++++ The data ++++

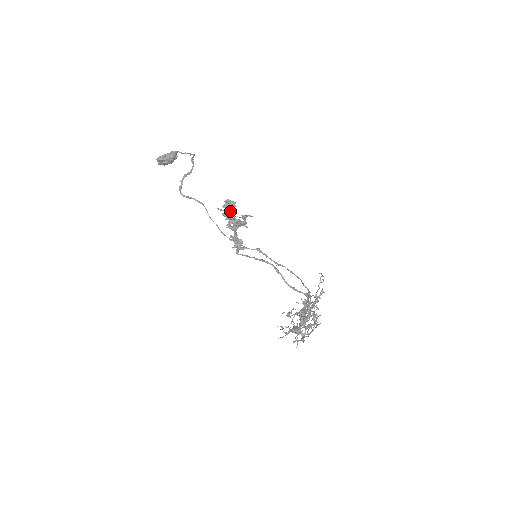
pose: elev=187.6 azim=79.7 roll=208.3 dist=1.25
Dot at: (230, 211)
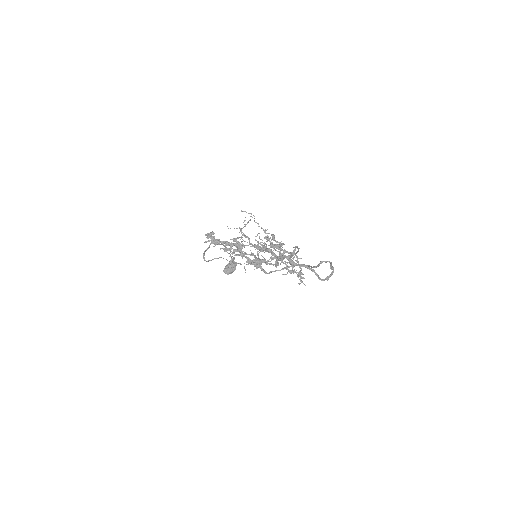
Dot at: (214, 239)
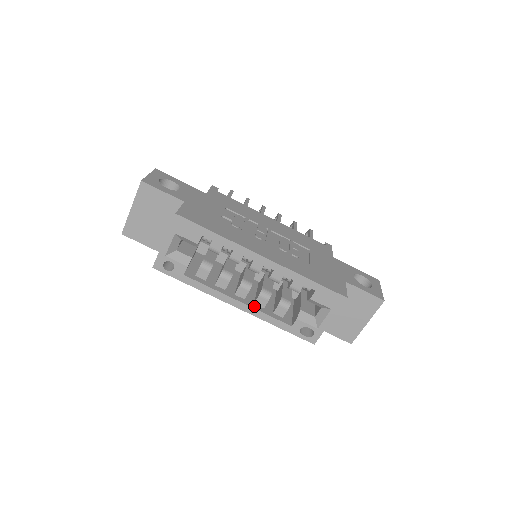
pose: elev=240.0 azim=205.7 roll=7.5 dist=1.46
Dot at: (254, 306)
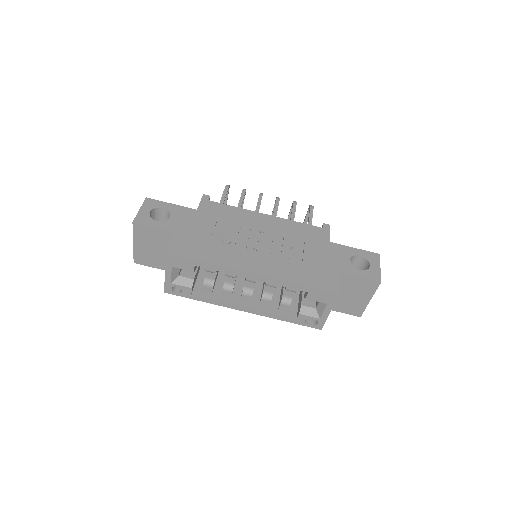
Dot at: (259, 308)
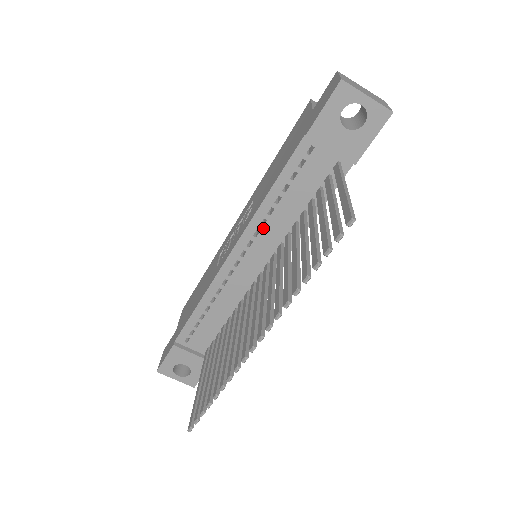
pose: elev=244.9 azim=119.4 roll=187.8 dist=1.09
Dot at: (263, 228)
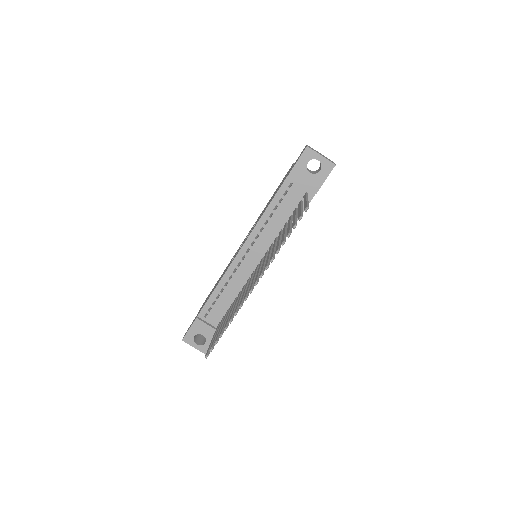
Dot at: (261, 233)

++++

Requirements:
Count the lines in the items that contain the string "azim", and reply with the number alone.

Expected answer:
3